Les sans-papiers, les églises
et la police

L'administration peut-elle faire évacuer
une église occupée ?

Danièle Lochak
Professeur de droit public à l'Université de Paris X-Nanterre
et ancienne présidente du Gisti

Au moment où une nouvelle vague d'occupations d'églises par des sans-papiers prend de l'ampleur (cathédrale d'Évry, Saint-Pierre du Havre, Notre-Dame de Créteil, Saint-André de Bobigny, Saint-Paul de Nanterre), se soldant parfois par des évacuations par la police (Notre-Dame de la Gare, à Paris 13ème, Saint-Jean de Montmartre), il nous semble opportun de publier cette étude qu'avait faite Danièle Lochak après l'occupation des églises Saint-Ambroise et Saint-Bernard au printemps et à l'été 1996, et qui analysait la légalité des évacuations des lieux de culte par la force.

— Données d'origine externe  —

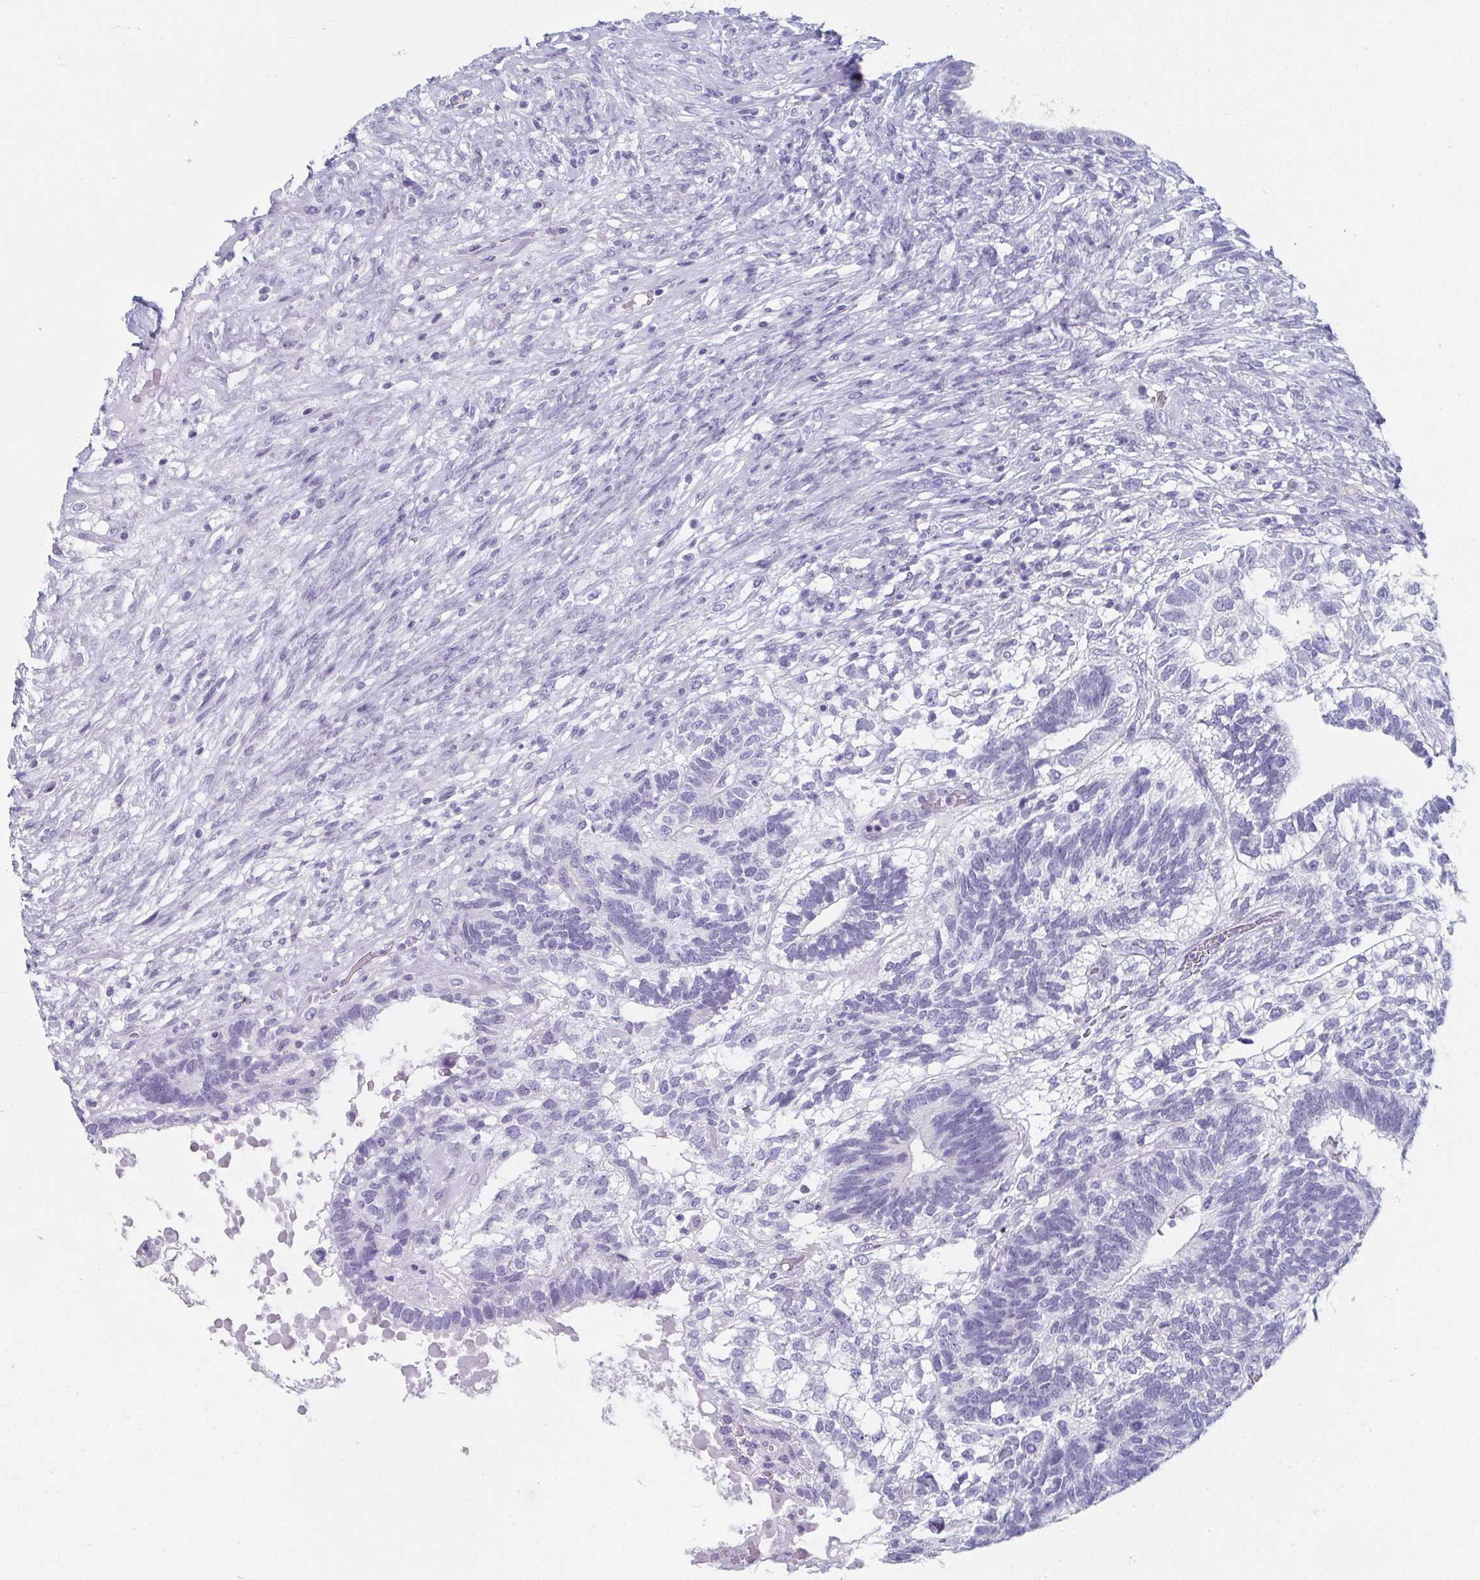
{"staining": {"intensity": "negative", "quantity": "none", "location": "none"}, "tissue": "testis cancer", "cell_type": "Tumor cells", "image_type": "cancer", "snomed": [{"axis": "morphology", "description": "Seminoma, NOS"}, {"axis": "morphology", "description": "Carcinoma, Embryonal, NOS"}, {"axis": "topography", "description": "Testis"}], "caption": "Immunohistochemistry photomicrograph of human testis embryonal carcinoma stained for a protein (brown), which shows no staining in tumor cells.", "gene": "GHRL", "patient": {"sex": "male", "age": 41}}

Les évacuations d'églises par la force ont toujours suscité la réprobation d'une grande partie de l'opinion publique, choquée par les images des brutalités de la police à l'égard d'hommes, de femmes et d'enfants ne troublant aucunement l'ordre public. Des matraques, des boucliers et même des haches face à des individus exprimant pacifiquement leurs revendications, le contraste a souvent indigné.

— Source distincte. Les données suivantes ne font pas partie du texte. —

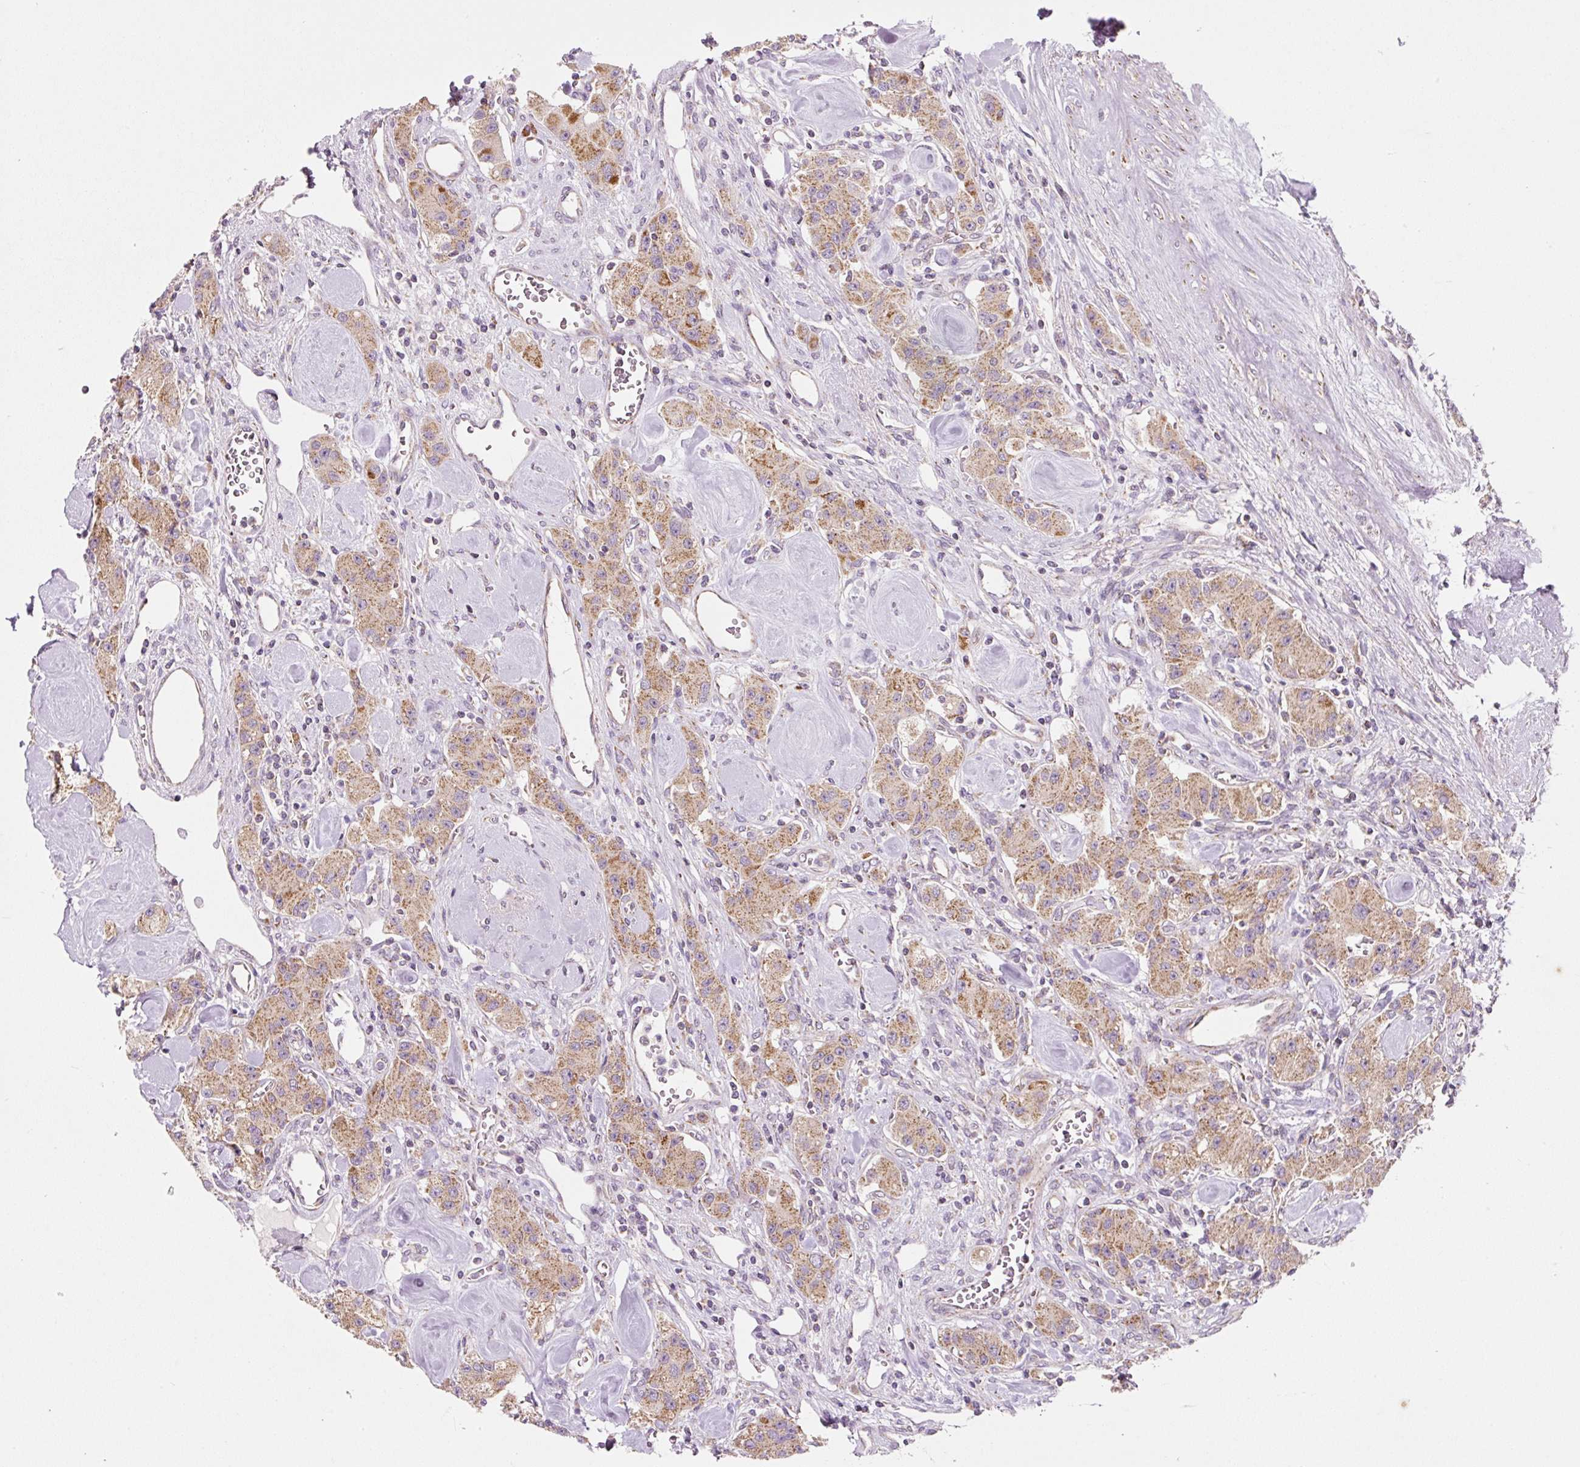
{"staining": {"intensity": "moderate", "quantity": ">75%", "location": "cytoplasmic/membranous"}, "tissue": "carcinoid", "cell_type": "Tumor cells", "image_type": "cancer", "snomed": [{"axis": "morphology", "description": "Carcinoid, malignant, NOS"}, {"axis": "topography", "description": "Pancreas"}], "caption": "A brown stain shows moderate cytoplasmic/membranous staining of a protein in human malignant carcinoid tumor cells. (Brightfield microscopy of DAB IHC at high magnification).", "gene": "FAM78B", "patient": {"sex": "male", "age": 41}}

Mais au-delà des réflexes de solidarité qui poussent à s'opposer à ces évacuations, on peut se poser la question de leur légalité d'un point de vue strictement juridique. Trois questions, liées entre elles, se posent alors, que nous allons examiner successivement.

La première question est de savoir si l'administration peut faire évacuer une église sans l'accord du curé affectataire, ou à tout le moins des autorités ecclésiastiques.

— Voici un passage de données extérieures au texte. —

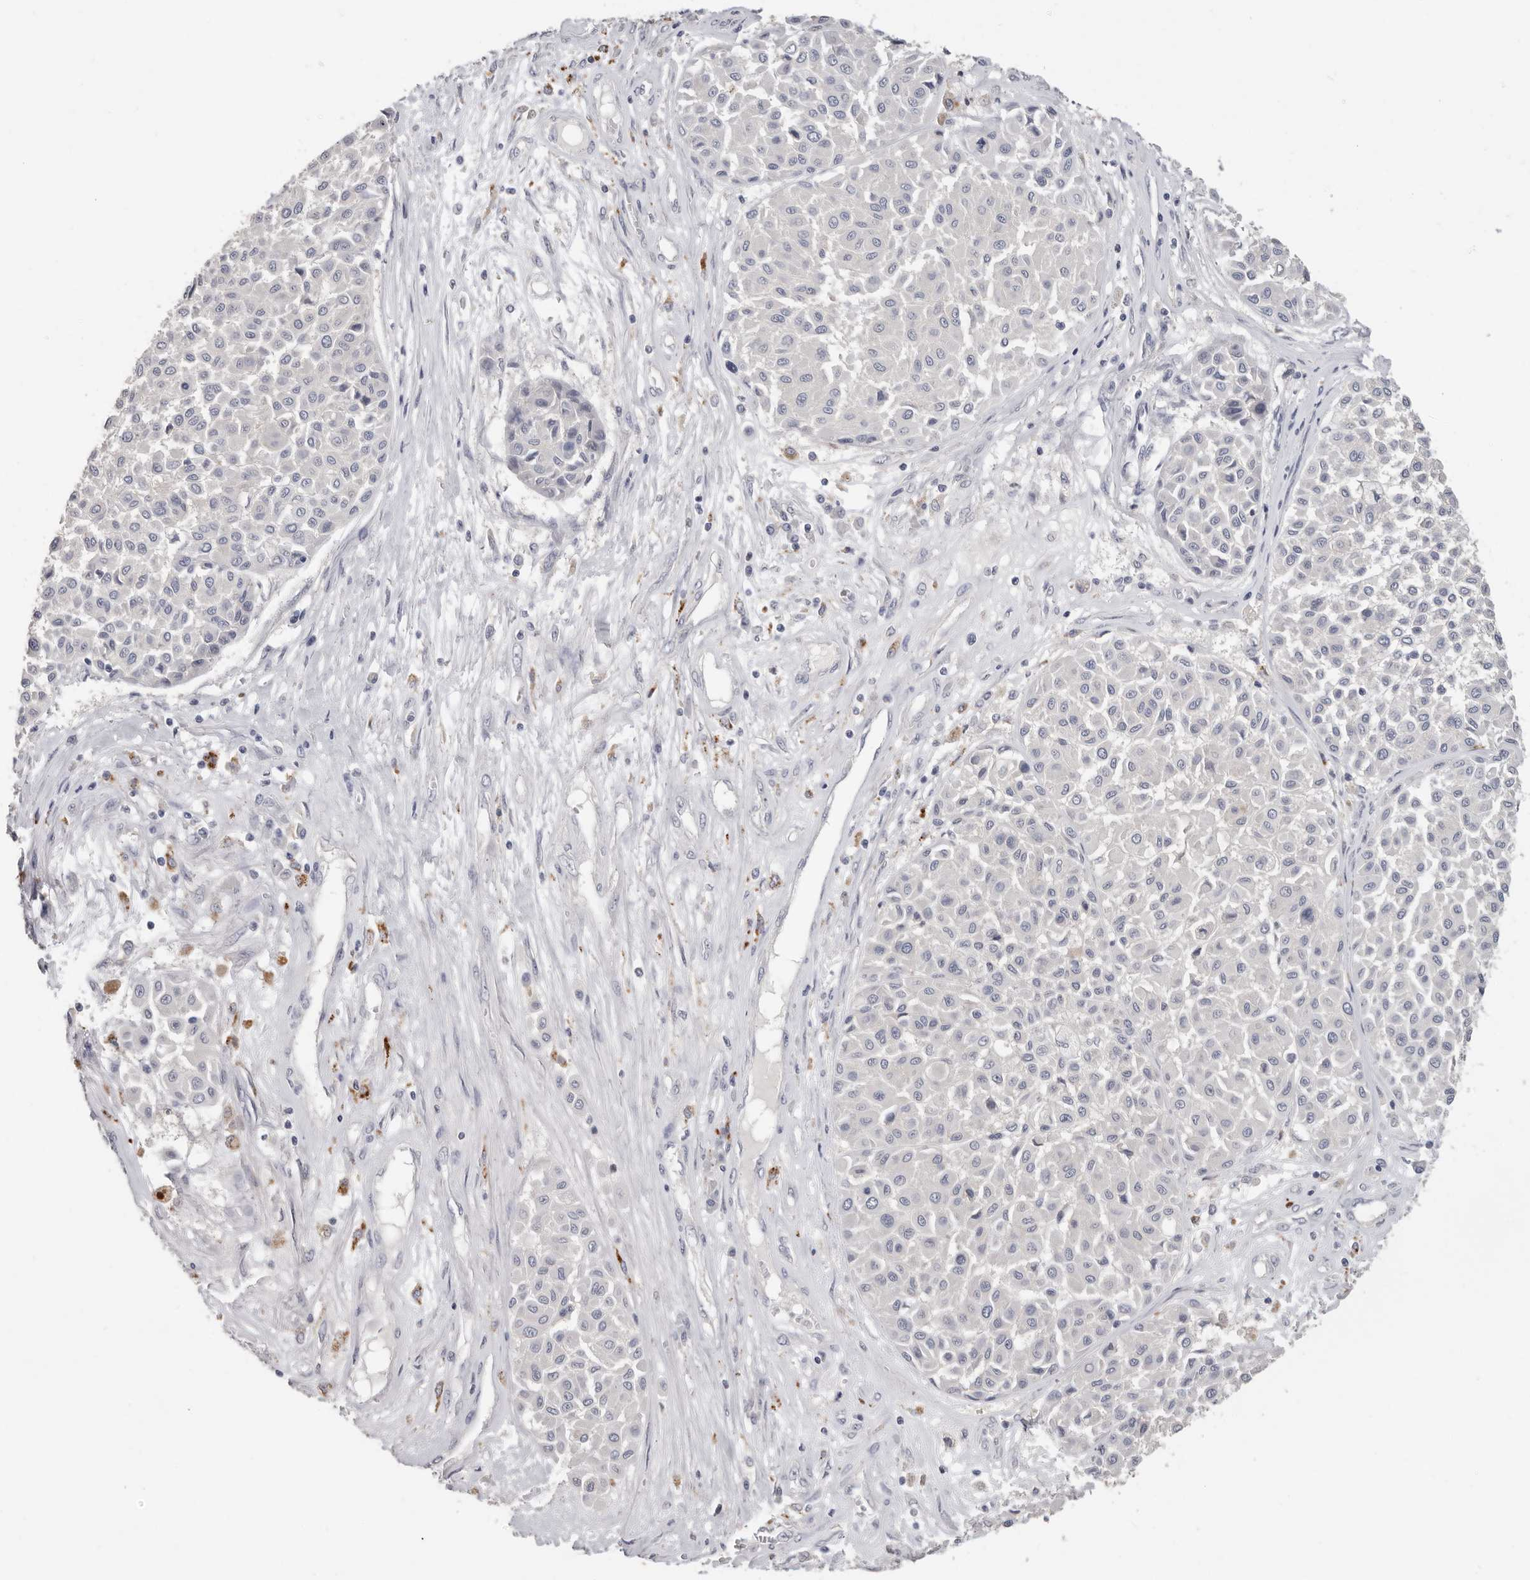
{"staining": {"intensity": "negative", "quantity": "none", "location": "none"}, "tissue": "melanoma", "cell_type": "Tumor cells", "image_type": "cancer", "snomed": [{"axis": "morphology", "description": "Malignant melanoma, Metastatic site"}, {"axis": "topography", "description": "Soft tissue"}], "caption": "Immunohistochemistry histopathology image of neoplastic tissue: melanoma stained with DAB (3,3'-diaminobenzidine) demonstrates no significant protein expression in tumor cells.", "gene": "WDTC1", "patient": {"sex": "male", "age": 41}}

Dans le cas où cet accord existe, ou dans l'hypothèse où elle pourrait s'en passer, l'administrations peut-elle recourir à la force pour procéder à l'évacuation de l'église ?

Enfin, dernier point, si elle fait évacuer par la force une église, devant quelle juridiction peut-on mettre en cause la légalité de l'opération administrative et demander, le cas échéant, des dommages et intérêts ?

L'administration peut-elle se passer
de l'accord des autorités ecclésiastiques ?

La question appelle certainement une réponse de principe négative. Sans doute l'écrasante majorité des églises font-elles partie du domaine public des collectivités publiques (le plus souvent de la commune, éventuellement de l'État) [1]. Mais la loi du 2 janvier 1907 prévoit qu'elles sont affectées aux fidèles et au ministre du culte pour la pratique de la religion. Parce que cette affectation est une condition de l'exercice de la liberté de religion, les prérogatives de l'autorité ecclésiastique sont beaucoup plus importantes que celles de l'autorité publique qui ne peut intervenir dans l'église qu'à titre subsidiaire. Il y a primauté du curé dans son église, tandis que le maire (ou le préfet dans les grandes villes et le préfet de police à Paris) ne peut intervenir qu'en tant qu'autorité de police, pour maintenir l'ordre public ou dans l'intérêt de la sécurité publique.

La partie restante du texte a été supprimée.